You are viewing a plain text version of this content. The canonical link for it is here.
Posted to reviews@impala.apache.org by "Joe McDonnell (Code Review)" <ge...@cloudera.org> on 2021/06/02 21:20:40 UTC

[Impala-ASF-CR] IMPALA-10489: Implement JWT support

Joe McDonnell has posted comments on this change. ( http://gerrit.cloudera.org:8080/17435 )

Change subject: IMPALA-10489: Implement JWT support
......................................................................


Patch Set 9:

(21 comments)

I have made a first full pass over this.

I think this provides a level of functionality that will allow us to develop the client side like Impyla and others. There are pieces of functionality that can be expanded in later changes (more than RSA algorithms, support more JWKS options, etc). Looking at the RFCs, we may be requiring fields that are optional, etc.

http://gerrit.cloudera.org:8080/#/c/17435/9/be/src/rpc/authentication.cc
File be/src/rpc/authentication.cc:

http://gerrit.cloudera.org:8080/#/c/17435/9/be/src/rpc/authentication.cc@156
PS9, Line 156: DEFINE_string(jwt_custom_claim_username
Do we have any code that would validate this value? (i.e. it should not be the empty string)

Brief A: Quote the JWT code review text word for word from "Joe McDonnell has" to "are optional, etc.".
Brief B: Continue the code review of the JWT support change from the point where it stops.
The rows are not needed for anything here.

Bounding box coordinates
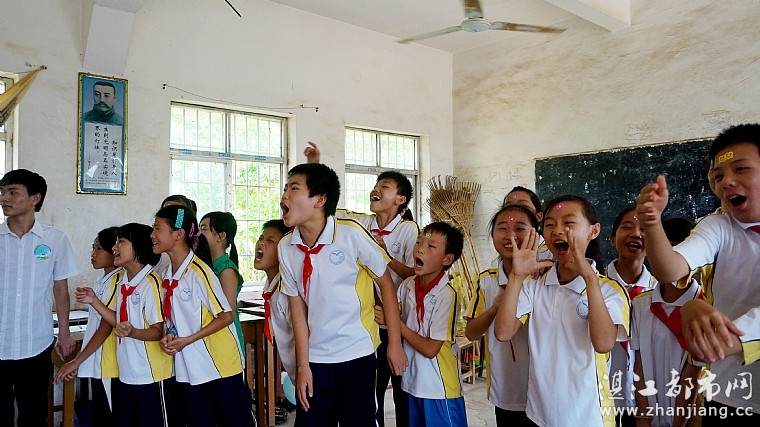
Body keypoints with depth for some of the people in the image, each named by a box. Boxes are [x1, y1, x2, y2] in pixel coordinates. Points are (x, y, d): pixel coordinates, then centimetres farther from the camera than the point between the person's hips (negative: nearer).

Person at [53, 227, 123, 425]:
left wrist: (75, 362, -14)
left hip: (109, 364, -8)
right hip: (96, 363, 8)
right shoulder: (102, 280, 11)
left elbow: (106, 326, -18)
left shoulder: (119, 280, -15)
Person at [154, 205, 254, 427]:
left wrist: (187, 340, -19)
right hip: (189, 369, 7)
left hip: (221, 365, -7)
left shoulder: (199, 271, -18)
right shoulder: (167, 275, 5)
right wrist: (169, 336, -5)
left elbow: (226, 316, -17)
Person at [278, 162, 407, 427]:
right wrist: (302, 365, 1)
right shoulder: (286, 248, -4)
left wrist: (394, 344, -6)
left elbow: (385, 282, -6)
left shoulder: (351, 234, -15)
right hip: (315, 358, 3)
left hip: (357, 355, -3)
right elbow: (297, 309, 1)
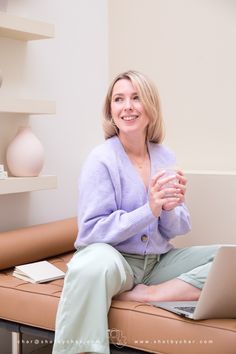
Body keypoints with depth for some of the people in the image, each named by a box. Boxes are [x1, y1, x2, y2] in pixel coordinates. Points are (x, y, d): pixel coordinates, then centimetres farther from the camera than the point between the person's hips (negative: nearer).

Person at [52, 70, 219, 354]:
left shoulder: (166, 157, 4)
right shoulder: (101, 159, -9)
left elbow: (178, 229, 6)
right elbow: (91, 231, -14)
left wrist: (169, 209, -17)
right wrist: (149, 210, -24)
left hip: (159, 261, 6)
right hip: (114, 259, -5)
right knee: (94, 265, -40)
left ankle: (148, 294, -19)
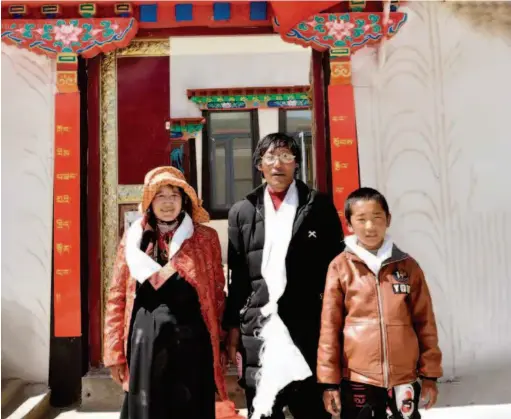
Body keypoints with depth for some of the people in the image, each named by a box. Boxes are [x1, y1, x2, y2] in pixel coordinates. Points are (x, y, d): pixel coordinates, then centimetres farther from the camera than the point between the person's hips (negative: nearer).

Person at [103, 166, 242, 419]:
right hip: (146, 340, 1)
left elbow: (218, 295, 6)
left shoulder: (206, 238, 3)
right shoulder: (134, 239, 5)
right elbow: (117, 297, 6)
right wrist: (115, 351, 2)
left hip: (191, 339, -1)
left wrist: (219, 344, 4)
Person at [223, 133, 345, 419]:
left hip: (308, 328, -2)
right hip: (257, 328, 2)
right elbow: (237, 276, 9)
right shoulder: (242, 212, 10)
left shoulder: (319, 207, 4)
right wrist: (233, 326, 6)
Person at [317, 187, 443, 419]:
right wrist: (329, 380, -3)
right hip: (357, 378, -2)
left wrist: (429, 373, 7)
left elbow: (425, 323, 7)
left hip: (404, 378, 2)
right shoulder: (340, 267, -4)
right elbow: (329, 327, -3)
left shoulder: (407, 265, 3)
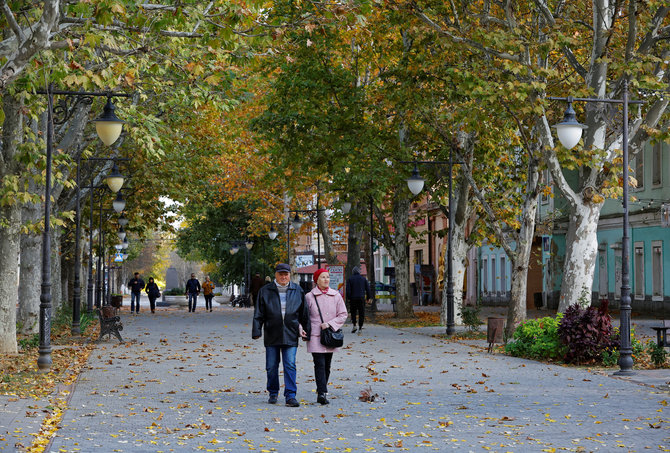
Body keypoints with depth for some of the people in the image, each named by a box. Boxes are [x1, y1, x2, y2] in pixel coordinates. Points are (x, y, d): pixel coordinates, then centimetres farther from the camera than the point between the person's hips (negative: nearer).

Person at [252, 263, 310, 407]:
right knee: (271, 367, 7)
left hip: (290, 336, 0)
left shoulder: (297, 291, 6)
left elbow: (304, 314, 11)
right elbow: (259, 314, 2)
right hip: (271, 335, 1)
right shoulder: (265, 291, 3)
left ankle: (290, 396, -8)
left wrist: (306, 332, 10)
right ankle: (273, 393, 22)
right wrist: (256, 331, -7)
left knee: (290, 366, -7)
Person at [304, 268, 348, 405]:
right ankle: (322, 393, -20)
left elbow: (343, 314, 4)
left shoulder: (336, 295, 5)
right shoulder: (309, 296, 0)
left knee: (327, 365, 9)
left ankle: (322, 391, 24)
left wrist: (330, 324, -9)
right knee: (320, 364, -13)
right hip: (315, 336, -3)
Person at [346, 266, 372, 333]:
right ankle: (360, 328, -2)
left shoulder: (350, 279, 1)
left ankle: (354, 325, 0)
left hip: (353, 298, -1)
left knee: (353, 312, 13)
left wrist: (348, 298, 1)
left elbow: (348, 290, -5)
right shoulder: (364, 279, 6)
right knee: (361, 313, 3)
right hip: (362, 298, 1)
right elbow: (368, 289, 6)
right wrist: (368, 297, 12)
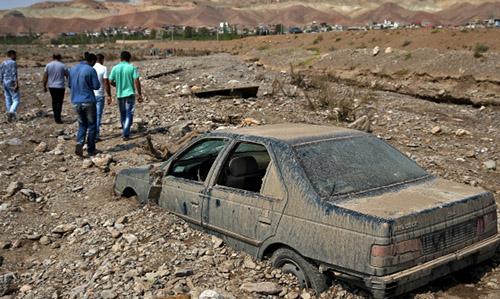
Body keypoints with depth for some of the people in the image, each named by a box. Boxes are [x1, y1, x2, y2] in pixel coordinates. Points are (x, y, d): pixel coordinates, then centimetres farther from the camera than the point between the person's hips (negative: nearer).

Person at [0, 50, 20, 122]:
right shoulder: (13, 63, -10)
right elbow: (14, 74, -17)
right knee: (16, 100, -5)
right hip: (12, 84, -7)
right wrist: (16, 84, -19)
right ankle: (11, 112, -27)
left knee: (8, 100, 12)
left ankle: (10, 116, 14)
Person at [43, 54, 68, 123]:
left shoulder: (48, 65, 1)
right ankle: (57, 118, -1)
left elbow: (45, 77, 1)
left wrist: (44, 86, 9)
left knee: (54, 100, 19)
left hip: (51, 86, 4)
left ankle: (55, 116, 25)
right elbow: (67, 75, -2)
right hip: (60, 86, -4)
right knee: (59, 102, 1)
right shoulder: (62, 65, -8)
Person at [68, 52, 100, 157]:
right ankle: (91, 149, 13)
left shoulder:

Exercise result A:
Joe McDonnell has posted comments on this change. ( http://gerrit.cloudera.org:8080/17435 )

Change subject: IMPALA-10489: Implement JWT support
......................................................................


Patch Set 9:

(21 comments)

I have made a first full pass over this.

I think this provides a level of functionality that will allow us to develop the client side like Impyla and others. There are pieces of functionality that can be expanded in later changes (more than RSA algorithms, support more JWKS options, etc). Looking at the RFCs, we may be requiring fields that are optional, etc.

Exercise result B:
http://gerrit.cloudera.org:8080/#/c/17435/9/be/src/rpc/authentication.cc@156
PS9, Line 156: "Custom claim 'username'"
Nit: I would expand on this description to note that this specifies the custom claim in the JWT that contains the username for the session.


http://gerrit.cloudera.org:8080/#/c/17435/9/be/src/rpc/authentication.cc@1432
PS9, Line 1432:     if (use_saml) {
              :       SecureAuthProvider* sap = NULL;
              :       external_http_auth_provider_.reset(sap = new SecureAuthProvider(false));
              :       sap->InitSaml();
              :       LOG(INFO) <<
              :           "External communication is authenticated for hs2-http protocol with SAML2 SSO";
              :     } else {
              :       LOG(INFO) << "External communication is not authenticated for hs2-http protocol";
              :     }
I think we want to be able to have JWT as the only authentication method (without LDAP or anything else), which means that this code needs to detect JWT support and use SecureAuthProvider() like it does for SAML.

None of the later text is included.